Some mornings at Manna House are mostly ordinary.  I arrive at 6:40a.m., and Montrell is there waiting at the front gate to greet me.  He’s always there earlier than me and he always jokes that I’m late.  After I get the gate open and get into the house, there is more routine:  plug in the coffee pots, unlock all the interior doors, open a few shut windows, open blinds, check laundry, sit and read, reflect and pray until 7:30a.m., fill sugar containers, set out other items for serving coffee, start to let early arriving volunteers into the house, and then, at 7:45a.m., take the list for showers and “socks and hygiene.”
Once we do job assignments with volunteers, we pray, then we open the gate to the backyard at 8:00a.m., pray with our guests, and the morning begins:  serving coffee, offering showers with a change of clothes, offering “socks and hygiene.”  Hospitality isn’t that complicated, at least on a mostly ordinary day.
 There are a few “special requests” to be addressed.  One guest needs a pair of shoes, another needs a Bible, yet another is seeking a “letter of homelessness” for a rehabilitation program.  There is nothing really that special about those requests, except that they don’t happen every day.
I don’t mind mostly ordinary mornings at Manna House.  Hospitality moves along with a kind of organized chaos.  There are no serious conflicts or fights.  There is instead a lot of laughter as stories and jokes get shared.  There’s a lot of sugar and creamer served with the coffee.  There’s a lot of laundry to be done.  There’s a lot of sorting of donations to get through.
In the midst of this mostly ordinary morning, though, we learn that a guest has lost his twenty two year old son to a drug overdose.  The guest is weeping in the backyard.  Some of us long term volunteers take turns listening, consoling, just sitting with him.  His heart is broken.  He’s lost three other family members in the past year.  He’s a man of many sorrows.
Meanwhile, in the house, a new guest arrives.  He looks lost and he is lost.  “I’m from Atlanta.  I don’t know where to go or what to do.”  Byron takes him aside to fill him in on what’s available at Manna House and in Memphis.

Still, the ordinary steadily goes on.  A few guests share hopes about job prospects.  Another guest shares a hope about getting into some housing.  There’s a chess game that is played with friendly intensity. As the morning draws to a close, floors get swept and mopped.  Toilets and showers get cleaned.  Coffee pots and sugar dispensers get washed.  Laundry gets started.

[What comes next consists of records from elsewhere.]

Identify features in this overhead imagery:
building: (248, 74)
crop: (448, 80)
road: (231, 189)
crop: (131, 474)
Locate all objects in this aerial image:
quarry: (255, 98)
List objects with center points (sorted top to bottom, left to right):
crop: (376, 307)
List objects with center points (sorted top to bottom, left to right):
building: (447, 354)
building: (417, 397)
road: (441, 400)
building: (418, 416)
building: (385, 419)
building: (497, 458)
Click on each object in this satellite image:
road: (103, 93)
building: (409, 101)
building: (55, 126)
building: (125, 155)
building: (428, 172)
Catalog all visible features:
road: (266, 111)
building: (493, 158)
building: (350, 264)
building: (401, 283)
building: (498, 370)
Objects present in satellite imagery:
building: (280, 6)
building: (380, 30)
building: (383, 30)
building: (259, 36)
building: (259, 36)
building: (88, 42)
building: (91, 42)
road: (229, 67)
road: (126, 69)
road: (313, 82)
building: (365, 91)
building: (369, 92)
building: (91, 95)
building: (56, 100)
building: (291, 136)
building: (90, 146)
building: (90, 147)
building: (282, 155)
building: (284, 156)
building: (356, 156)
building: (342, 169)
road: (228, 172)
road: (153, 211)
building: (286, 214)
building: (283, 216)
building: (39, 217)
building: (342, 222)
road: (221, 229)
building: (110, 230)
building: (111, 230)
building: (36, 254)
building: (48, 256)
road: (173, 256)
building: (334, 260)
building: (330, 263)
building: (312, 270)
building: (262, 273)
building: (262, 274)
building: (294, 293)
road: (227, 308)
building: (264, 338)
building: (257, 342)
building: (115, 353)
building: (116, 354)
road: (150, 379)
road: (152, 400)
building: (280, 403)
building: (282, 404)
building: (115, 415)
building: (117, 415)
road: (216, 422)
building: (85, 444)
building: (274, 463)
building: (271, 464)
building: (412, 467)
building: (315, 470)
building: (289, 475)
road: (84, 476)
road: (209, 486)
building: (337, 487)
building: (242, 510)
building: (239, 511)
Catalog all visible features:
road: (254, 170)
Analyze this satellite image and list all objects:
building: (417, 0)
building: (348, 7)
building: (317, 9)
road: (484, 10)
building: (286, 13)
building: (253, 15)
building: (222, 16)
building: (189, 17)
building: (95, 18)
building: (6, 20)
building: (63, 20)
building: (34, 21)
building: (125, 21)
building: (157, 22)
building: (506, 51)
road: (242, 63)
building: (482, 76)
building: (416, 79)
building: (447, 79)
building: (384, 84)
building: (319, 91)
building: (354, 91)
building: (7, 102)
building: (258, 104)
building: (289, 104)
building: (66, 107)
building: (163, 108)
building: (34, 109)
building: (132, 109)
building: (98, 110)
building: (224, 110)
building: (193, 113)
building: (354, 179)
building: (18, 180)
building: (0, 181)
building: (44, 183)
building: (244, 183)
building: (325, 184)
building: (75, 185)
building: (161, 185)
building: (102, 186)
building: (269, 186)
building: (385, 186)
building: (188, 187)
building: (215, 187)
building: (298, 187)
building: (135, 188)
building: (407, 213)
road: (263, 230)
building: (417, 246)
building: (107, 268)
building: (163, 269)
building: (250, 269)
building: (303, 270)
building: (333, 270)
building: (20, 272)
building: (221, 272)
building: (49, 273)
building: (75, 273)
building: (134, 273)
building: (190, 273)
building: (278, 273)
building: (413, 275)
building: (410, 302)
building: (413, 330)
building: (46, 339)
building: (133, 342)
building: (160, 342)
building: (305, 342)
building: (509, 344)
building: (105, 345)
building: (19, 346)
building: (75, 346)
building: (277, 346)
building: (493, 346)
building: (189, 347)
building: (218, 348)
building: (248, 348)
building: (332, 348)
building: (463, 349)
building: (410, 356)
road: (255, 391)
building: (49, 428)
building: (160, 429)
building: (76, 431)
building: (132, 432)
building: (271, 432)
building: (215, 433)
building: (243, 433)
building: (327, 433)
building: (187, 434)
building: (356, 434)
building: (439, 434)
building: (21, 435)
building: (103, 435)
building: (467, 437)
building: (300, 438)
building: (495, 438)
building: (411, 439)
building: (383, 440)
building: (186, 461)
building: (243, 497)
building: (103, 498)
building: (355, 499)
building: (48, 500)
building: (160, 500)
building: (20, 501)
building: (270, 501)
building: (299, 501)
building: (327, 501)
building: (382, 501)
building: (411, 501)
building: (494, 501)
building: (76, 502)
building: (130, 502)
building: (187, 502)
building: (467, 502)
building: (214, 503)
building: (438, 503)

 At reflection time, after we’ve closed and are done cleaning up, we have a few moments to share thoughts from the morning. The Germantown United Methodist Youth Group has returned to volunteer every Monday, as they have done for many past summers.  One of the youth in the group asks about Sarah.  “She wasn’t here today.  I remember her from last summer.  Does she still come?”  I have to let this young person know that Sarah died this past December.
 Hospitality isn’t that complicated on a mostly ordinary day.  There is joy and there is sorrow.  There’s sharing of our lives in ways that keep us going, guests and volunteers alike. 

I guess in some ways hospitality is like a sacrament, at least if we go with the definition from the Baltimore Catechismthat I’m old enough to remember: “A sacrament is an outward sign instituted by Christ to give grace.”  Jesus instituted hospitality for his disciples by telling them a story about the hungry, the thirsty, the stranger, the naked, the sick and imprisoned, and then telling them, “Whatever you do unto the least of these you do unto me” (Mt 25:40).  The grace comes in sharing hospitality; it is mostly the ordinary grace of sharing a welcome, some time together, and a few other goods.  And ordinary or not, this grace changes our hearts and our lives, and brings us a little closer to God’s Beloved Community.